Singleton listed as the first priority to “continue to support students with disabilities to ensure that this subgroup is able to sustain Adequate Yearly Progress on all accountability measures.”
The only group of students at Guilderland that did not make Adequate Yearly Progress in 2007-08 defined by the state were students with disabilities taking tests in English at the secondary level.
Only 1 percent of students are allowed to take alternate assessments, said Singleton, which will “undoubtedly present an immense challenge.”
Singleton said the district’s failure to meet the state’s mark was partially due to the fact that a small group of students had not taken the test.
“We’ve made modifications to testing procedures,’ said Singleton.
He also said that Guilderland was not alone and other suburban districts we’re beginning to feel the pressure as the bar is being raised on performance for students with disabilities.
Another priority is to continue to closely monitor student completion rates.

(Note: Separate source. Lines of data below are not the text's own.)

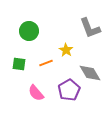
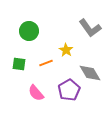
gray L-shape: rotated 15 degrees counterclockwise
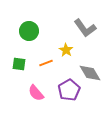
gray L-shape: moved 5 px left
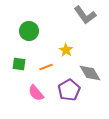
gray L-shape: moved 13 px up
orange line: moved 4 px down
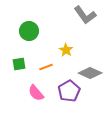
green square: rotated 16 degrees counterclockwise
gray diamond: rotated 35 degrees counterclockwise
purple pentagon: moved 1 px down
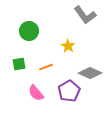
yellow star: moved 2 px right, 4 px up
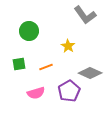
pink semicircle: rotated 66 degrees counterclockwise
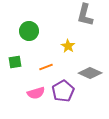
gray L-shape: rotated 50 degrees clockwise
green square: moved 4 px left, 2 px up
purple pentagon: moved 6 px left
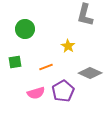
green circle: moved 4 px left, 2 px up
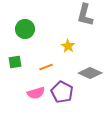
purple pentagon: moved 1 px left, 1 px down; rotated 15 degrees counterclockwise
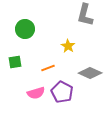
orange line: moved 2 px right, 1 px down
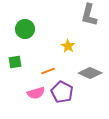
gray L-shape: moved 4 px right
orange line: moved 3 px down
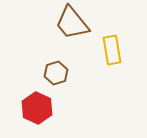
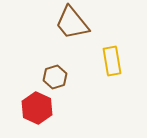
yellow rectangle: moved 11 px down
brown hexagon: moved 1 px left, 4 px down
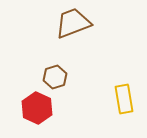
brown trapezoid: moved 1 px right; rotated 108 degrees clockwise
yellow rectangle: moved 12 px right, 38 px down
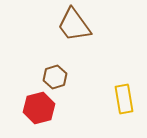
brown trapezoid: moved 1 px right, 2 px down; rotated 105 degrees counterclockwise
red hexagon: moved 2 px right; rotated 20 degrees clockwise
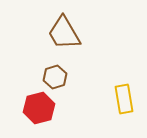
brown trapezoid: moved 10 px left, 8 px down; rotated 6 degrees clockwise
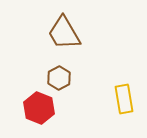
brown hexagon: moved 4 px right, 1 px down; rotated 10 degrees counterclockwise
red hexagon: rotated 24 degrees counterclockwise
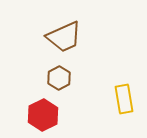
brown trapezoid: moved 4 px down; rotated 84 degrees counterclockwise
red hexagon: moved 4 px right, 7 px down; rotated 12 degrees clockwise
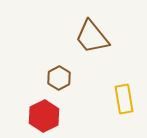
brown trapezoid: moved 28 px right; rotated 75 degrees clockwise
red hexagon: moved 1 px right, 1 px down
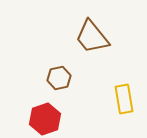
brown hexagon: rotated 15 degrees clockwise
red hexagon: moved 1 px right, 3 px down; rotated 8 degrees clockwise
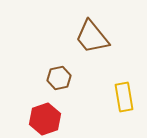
yellow rectangle: moved 2 px up
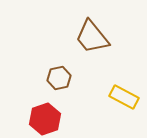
yellow rectangle: rotated 52 degrees counterclockwise
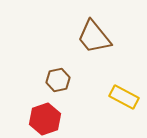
brown trapezoid: moved 2 px right
brown hexagon: moved 1 px left, 2 px down
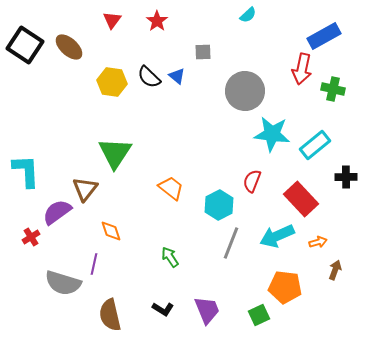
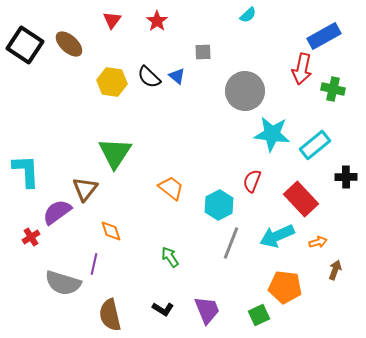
brown ellipse: moved 3 px up
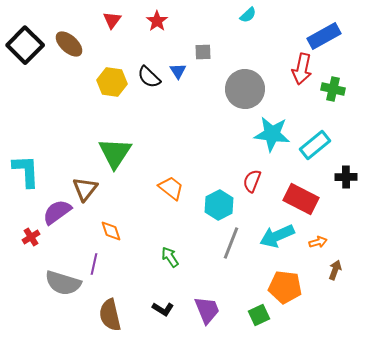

That became a priority after the report card last year based on data from 2006-07. That year, Guilderland had 45 “non-completers,” which was 2 percent of the class, more than double the year before. Thirty-six of them were general-education students and nine of them were students with disabilities.
The No Child Left Behind team looked at who dropped out and why, tracing their history back to kindergarten “to see where to begin to address the needs of these students,” Singleton said last year.
This June, he said the district is trying to make sure students are “not slipping through the cracks.”
The current report card shows that, of the 455 students followed as a “cohort” entering as freshmen in 2003, eighty-nine percent graduated by 2007. Of the 45 students with disabilities, 64 percent graduated. (The state standard for graduation is 55 percent.)
For the Class of 2008, ninety-four percent of the 423 students graduated with a Regents diploma; 26 got a local diploma, said Singleton.
Of the 39 students with disabilities in the Class of 2008, thirty-three graduated and six received Individualized Education Program (IEP) diplomas, which the State Education Department considers a “completion,” not a graduation, said Singleton. An IEP is tailored to meet a particular student’s needs.
Of those graduates, 18 received a Regents diploma and four received a Regents diploma with advanced designation; 11 received a local diploma.
The federal government, said Mary Helen Collen, the district’s data coordinator, is trying to align graduation rates for all districts and is “pushing us to look at a five-year graduation rate,” allowing students an extra year to complete requirements for their diploma.
Board member Barbara Fraterrigo asked about the district’s “reluctance” to screen preschoolers about to start kindergarten.
“Will we use the time-tested model of identifying students who need help early on?” she asked.
“We’re in conversation right now about screening at all levels,” replied Singleton.
He stressed an important distinction, stating that many districts, “wrongfully so,” look at kindergarten screening as a measure of readiness. However, he said of Guilderland, “We’re looking at diagnostic testing.”
O’Connell likes the Guilderland approach. Neighboring school districts, she said, screen preschoolers in March, and try to dissuade parents from sending children who are not ready to kindergarten, advising them to delay a year.
At Guilderland, O’Connell said, “It’s not whether this kid is ready for our kindergarten, but is our kindergarten ready for this kid.”
Guilderland is moving from a half-day to a full-day kindergarten program this September.
The report-card presentation again this year did not address, nor did the board discuss, differences in performance along gender, economic, or ethnic lines all of which are documented in the report.